The plot lines of great teachers who engage a math wiz who has trouble on timed tests, and a great story teller who has difficulty learning to write script reminded me of Leo Buscagila’s work on loving and learning. Buscaglia was a champion of the idea that not all children or people for that matter have the same strengths and weaknesses. This is good, as we need people to do different things in our society. Using an animal metaphor, Buscagila pointed out that elementary education often misses this point and asks a squirrel to fly like a bird and a bird to climb like a squirrel. Injuries result. Esham’s books illustrate how injuries can be avoided to the benefit of our society as a whole. Although we have yet to sufficiently implement this knowledge in elementary education, like Buscaglia, Esham provides an illustration of where we need to go.

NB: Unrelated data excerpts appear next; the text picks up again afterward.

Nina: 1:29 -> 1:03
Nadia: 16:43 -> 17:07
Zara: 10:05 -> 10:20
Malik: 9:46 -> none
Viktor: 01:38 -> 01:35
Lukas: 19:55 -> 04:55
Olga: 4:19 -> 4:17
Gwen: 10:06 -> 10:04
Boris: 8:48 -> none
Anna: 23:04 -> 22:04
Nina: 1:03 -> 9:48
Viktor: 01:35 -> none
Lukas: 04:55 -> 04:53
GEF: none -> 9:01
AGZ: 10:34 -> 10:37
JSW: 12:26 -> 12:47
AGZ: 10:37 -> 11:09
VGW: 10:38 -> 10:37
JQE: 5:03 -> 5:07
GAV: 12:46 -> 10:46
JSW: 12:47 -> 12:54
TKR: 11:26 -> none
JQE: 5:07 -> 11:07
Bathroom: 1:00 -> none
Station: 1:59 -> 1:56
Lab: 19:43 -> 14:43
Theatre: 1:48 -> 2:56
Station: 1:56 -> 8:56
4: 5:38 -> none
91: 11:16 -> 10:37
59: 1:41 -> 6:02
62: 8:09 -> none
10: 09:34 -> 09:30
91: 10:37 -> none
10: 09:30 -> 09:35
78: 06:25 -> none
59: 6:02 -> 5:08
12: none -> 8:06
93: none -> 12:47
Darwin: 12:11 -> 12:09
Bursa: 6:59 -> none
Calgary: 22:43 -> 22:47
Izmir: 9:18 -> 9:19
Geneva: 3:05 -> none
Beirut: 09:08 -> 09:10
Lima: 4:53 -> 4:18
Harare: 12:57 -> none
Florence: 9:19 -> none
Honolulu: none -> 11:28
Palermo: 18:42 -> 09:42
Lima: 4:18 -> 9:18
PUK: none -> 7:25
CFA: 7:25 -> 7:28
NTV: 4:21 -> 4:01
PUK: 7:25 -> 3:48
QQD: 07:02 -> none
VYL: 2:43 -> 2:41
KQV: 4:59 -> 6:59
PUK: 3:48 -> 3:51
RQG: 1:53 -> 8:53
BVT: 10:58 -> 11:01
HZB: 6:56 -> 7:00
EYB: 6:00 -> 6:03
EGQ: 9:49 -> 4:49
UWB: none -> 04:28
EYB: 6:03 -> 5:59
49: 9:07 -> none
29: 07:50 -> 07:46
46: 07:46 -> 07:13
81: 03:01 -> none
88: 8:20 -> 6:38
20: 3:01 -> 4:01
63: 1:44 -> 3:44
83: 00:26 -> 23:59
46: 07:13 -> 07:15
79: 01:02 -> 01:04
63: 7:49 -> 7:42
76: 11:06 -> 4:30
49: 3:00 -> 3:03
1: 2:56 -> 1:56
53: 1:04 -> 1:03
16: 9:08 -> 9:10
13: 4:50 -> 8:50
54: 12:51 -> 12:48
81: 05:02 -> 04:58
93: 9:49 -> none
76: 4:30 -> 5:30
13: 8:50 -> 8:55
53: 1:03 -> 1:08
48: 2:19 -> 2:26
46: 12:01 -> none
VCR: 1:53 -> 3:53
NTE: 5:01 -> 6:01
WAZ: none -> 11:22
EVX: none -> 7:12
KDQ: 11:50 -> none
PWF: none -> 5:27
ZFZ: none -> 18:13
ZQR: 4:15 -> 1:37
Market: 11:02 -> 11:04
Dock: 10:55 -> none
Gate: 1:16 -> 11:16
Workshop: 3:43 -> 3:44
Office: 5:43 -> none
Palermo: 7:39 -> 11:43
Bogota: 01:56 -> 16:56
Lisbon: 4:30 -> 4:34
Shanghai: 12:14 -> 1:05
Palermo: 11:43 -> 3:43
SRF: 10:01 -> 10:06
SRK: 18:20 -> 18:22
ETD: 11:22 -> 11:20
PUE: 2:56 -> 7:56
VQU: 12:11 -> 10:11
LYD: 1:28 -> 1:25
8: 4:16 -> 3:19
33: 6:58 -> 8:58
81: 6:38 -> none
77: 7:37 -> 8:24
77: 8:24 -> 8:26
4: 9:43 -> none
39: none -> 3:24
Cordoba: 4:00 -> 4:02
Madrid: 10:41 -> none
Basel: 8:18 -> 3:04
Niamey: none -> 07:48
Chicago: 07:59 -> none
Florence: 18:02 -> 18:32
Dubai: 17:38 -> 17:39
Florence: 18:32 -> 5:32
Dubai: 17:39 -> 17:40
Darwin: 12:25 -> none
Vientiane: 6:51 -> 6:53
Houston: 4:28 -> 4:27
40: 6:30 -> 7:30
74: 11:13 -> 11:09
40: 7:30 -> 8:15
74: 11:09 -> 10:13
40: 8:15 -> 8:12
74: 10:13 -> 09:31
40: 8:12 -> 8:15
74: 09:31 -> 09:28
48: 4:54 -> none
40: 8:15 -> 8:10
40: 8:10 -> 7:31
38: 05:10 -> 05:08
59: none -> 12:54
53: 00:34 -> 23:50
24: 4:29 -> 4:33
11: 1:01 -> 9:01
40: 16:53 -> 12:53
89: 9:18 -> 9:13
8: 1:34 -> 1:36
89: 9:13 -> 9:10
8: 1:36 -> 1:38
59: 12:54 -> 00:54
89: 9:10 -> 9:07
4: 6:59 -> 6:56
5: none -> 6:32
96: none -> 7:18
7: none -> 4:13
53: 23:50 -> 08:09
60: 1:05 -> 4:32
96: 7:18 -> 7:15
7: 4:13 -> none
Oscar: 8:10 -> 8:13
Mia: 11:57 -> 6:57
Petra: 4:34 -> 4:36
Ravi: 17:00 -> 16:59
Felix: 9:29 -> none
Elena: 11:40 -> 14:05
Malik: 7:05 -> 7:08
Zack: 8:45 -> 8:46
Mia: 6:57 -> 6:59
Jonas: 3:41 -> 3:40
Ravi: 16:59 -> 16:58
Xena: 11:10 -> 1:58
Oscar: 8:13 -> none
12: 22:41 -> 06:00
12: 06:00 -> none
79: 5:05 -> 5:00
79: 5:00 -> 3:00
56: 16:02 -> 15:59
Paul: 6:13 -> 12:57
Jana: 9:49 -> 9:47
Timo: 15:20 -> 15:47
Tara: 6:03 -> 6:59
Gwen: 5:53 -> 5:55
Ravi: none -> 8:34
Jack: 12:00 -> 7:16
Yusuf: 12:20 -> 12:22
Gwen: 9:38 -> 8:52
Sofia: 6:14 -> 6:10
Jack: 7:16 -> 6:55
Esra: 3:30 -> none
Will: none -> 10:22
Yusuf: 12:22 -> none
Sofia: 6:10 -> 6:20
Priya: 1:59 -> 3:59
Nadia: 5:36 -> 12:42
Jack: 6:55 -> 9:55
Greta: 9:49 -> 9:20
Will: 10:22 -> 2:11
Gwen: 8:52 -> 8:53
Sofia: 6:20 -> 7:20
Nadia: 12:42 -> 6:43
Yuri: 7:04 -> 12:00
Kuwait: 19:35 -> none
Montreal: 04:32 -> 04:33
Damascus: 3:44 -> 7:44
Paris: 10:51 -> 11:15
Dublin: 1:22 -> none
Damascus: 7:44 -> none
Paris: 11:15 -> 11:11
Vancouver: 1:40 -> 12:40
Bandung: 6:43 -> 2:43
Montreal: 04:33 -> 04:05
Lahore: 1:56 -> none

Squirrels and birds are fortunate in that when a squirrel climbs, it climbs and when a bird flies, it flies. Human beings on the other hand are capable of thinking about climbing while flying. This can be an asset, and also a liability. As our consciousness may be used to constructive or destructive ends, training the monkey mind is important. For some, training appears to be essential. This is the case with David, who with an active mind is distracting his classmates with the experiments he conducts during class. A letter from teacher to parent leads to a conversation between parents that David overhears. There, David learns that his father has a name for the condition David suffers from: The Wiggle Fidgets. In Mrs. Gorski, I think I have the Wiggle Fidgets, David creates a box of cures to share with his parents and teacher in their upcoming meeting. David’s solutions are popular behavior strategies used in the treatment of what in Psychiatry is called Attention Deficit Disorder. For a child reader, to find that a kid created these strategies will in most cases be an asset. Esham chooses to focus only on behavioral interventions, and this is a strength of the book. As Katherine Ellison has shown in her book Buzz: A Year of Paying Attention, there is no cure-all for attentional problems be they called Wiggle Fidgets or a deficit disorder. We do know that interventions help, and whether or not a diagnosed child is receiving neurofeedback, medication, or neither – behavioral strategies that may be utilized in the classroom are essential for success in school.

In addition to the Wiggle Fidgets, Dyslexia is another condition that is often diagnosed in childhood. I read If You’re so smart, how come you can’t spell Mississippi? and the other three books with my eight-year-old son. Like the book’s protagonist Katie, my son is also coming to terms with the realization that parents can be imperfect and successful. In this book, Katie is amazed to learn that her father, a successful lawyer has difficulties spelling. She realizes that her dad was like one of her classmates who works extra hard to spell anything when he was in elementary school. Katie begins to learn that dyslexia has nothing to do with whether or not a person is smart or successful. While reading about this at her local library, she begins to wonder if some of the famous people who had dyslexia had patient and supportive parents and teachers.

The theme of loving parents and teachers who can and do work together is repeated throughout the books. I find this a wonderful illustration of an old idea: The way of successful engagement is through love and intimacy not through a use of crushing power. Too often teachers, parents, and children feel misunderstood. These books both show and tell us again and again that the way through that is to enter the heart of the problem and mindfully engage it and each other.

As my eight year old says regarding these thoughtful and delightful books: “These books would help anyone around eight years old. They help with spelling, writing, math, paying attention, we all have to do that.”